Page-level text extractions
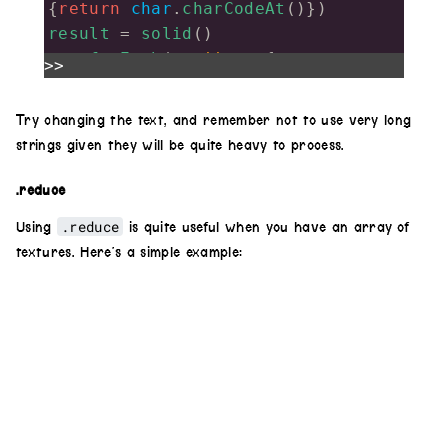
{
return
char
.
charCodeAt
()})
result
=
solid
()
arr
.
forEach
(
ascii
=>
 {
>>
result
.
add
(
shape
(
4
,
.2
,
.5
).
luma
(
.6
,
.3
)
Try changing the text, and remember not to use very long
strings given they will be quite heavy to process.
.
color
(
1
,
0
,
0
).
hue
(
ascii
/
100
)
.
scrollX
(
.4
+
ascii
/
100
)
.reduce
.reduce
Using
is quite useful when you have an array of
.
rotate
(
Math
.
PI
*
ascii
/
100
)
textures. Here’s a simple example:
,
.4
)
})
result
.
out
()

Problem to work on ->
Edit the extracted text in the records by replacing every "ascii" with "code" and leaving everything else unchanged. Give the text only, without the pictures.

Response area ->
{
return
char
.
charCodeAt
()})
result
=
solid
()
arr
.
forEach
(
code
=>
 {
>>
result
.
add
(
shape
(
4
,
.2
,
.5
).
luma
(
.6
,
.3
)
Try changing the text, and remember not to use very long
strings given they will be quite heavy to process.
.
color
(
1
,
0
,
0
).
hue
(
code
/
100
)
.
scrollX
(
.4
+
code
/
100
)
.reduce
.reduce
Using
is quite useful when you have an array of
.
rotate
(
Math
.
PI
*
code
/
100
)
textures. Here’s a simple example:
,
.4
)
})
result
.
out
()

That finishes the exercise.